Begin

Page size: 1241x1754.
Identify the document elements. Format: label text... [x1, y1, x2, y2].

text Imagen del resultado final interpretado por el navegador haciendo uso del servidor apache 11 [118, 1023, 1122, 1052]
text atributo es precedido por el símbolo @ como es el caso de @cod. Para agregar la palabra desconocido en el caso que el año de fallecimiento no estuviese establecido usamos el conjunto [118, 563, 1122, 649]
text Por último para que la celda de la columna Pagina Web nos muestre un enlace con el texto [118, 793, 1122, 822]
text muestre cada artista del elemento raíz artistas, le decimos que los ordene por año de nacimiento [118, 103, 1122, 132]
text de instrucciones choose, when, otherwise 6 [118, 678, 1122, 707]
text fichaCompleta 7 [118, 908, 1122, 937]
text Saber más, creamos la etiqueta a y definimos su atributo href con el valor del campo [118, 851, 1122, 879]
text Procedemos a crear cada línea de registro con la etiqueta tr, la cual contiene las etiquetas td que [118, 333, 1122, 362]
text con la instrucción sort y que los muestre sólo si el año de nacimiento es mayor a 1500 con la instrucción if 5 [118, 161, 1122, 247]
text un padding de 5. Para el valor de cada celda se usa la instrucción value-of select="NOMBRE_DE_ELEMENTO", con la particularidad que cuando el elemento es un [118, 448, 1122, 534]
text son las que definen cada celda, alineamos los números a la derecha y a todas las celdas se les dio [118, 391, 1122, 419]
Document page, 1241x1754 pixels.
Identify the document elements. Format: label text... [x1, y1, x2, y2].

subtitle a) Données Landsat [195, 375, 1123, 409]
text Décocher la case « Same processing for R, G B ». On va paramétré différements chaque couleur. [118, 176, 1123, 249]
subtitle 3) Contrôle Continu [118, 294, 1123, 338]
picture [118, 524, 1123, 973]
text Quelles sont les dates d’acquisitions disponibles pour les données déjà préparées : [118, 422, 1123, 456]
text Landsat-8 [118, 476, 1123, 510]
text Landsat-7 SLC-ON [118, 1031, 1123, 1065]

End

Task to carry out:
Can you repeat all of the records above line for line, without changing a single character?

Written reply:
Page size: 1241x1754.
Identify the document elements. Format: label text... [x1, y1, x2, y2].

text Imagen del resultado final interpretado por el navegador haciendo uso del servidor apache 11 [118, 1023, 1122, 1052]
text atributo es precedido por el símbolo @ como es el caso de @cod. Para agregar la palabra desconocido en el caso que el año de fallecimiento no estuviese establecido usamos el conjunto [118, 563, 1122, 649]
text Por último para que la celda de la columna Pagina Web nos muestre un enlace con el texto [118, 793, 1122, 822]
text muestre cada artista del elemento raíz artistas, le decimos que los ordene por año de nacimiento [118, 103, 1122, 132]
text de instrucciones choose, when, otherwise 6 [118, 678, 1122, 707]
text fichaCompleta 7 [118, 908, 1122, 937]
text Saber más, creamos la etiqueta a y definimos su atributo href con el valor del campo [118, 851, 1122, 879]
text Procedemos a crear cada línea de registro con la etiqueta tr, la cual contiene las etiquetas td que [118, 333, 1122, 362]
text con la instrucción sort y que los muestre sólo si el año de nacimiento es mayor a 1500 con la instrucción if 5 [118, 161, 1122, 247]
text un padding de 5. Para el valor de cada celda se usa la instrucción value-of select="NOMBRE_DE_ELEMENTO", con la particularidad que cuando el elemento es un [118, 448, 1122, 534]
text son las que definen cada celda, alineamos los números a la derecha y a todas las celdas se les dio [118, 391, 1122, 419]
Document page, 1241x1754 pixels.
Identify the document elements. Format: label text... [x1, y1, x2, y2].

subtitle a) Données Landsat [195, 375, 1123, 409]
text Décocher la case « Same processing for R, G B ». On va paramétré différements chaque couleur. [118, 176, 1123, 249]
subtitle 3) Contrôle Continu [118, 294, 1123, 338]
picture [118, 524, 1123, 973]
text Quelles sont les dates d’acquisitions disponibles pour les données déjà préparées : [118, 422, 1123, 456]
text Landsat-8 [118, 476, 1123, 510]
text Landsat-7 SLC-ON [118, 1031, 1123, 1065]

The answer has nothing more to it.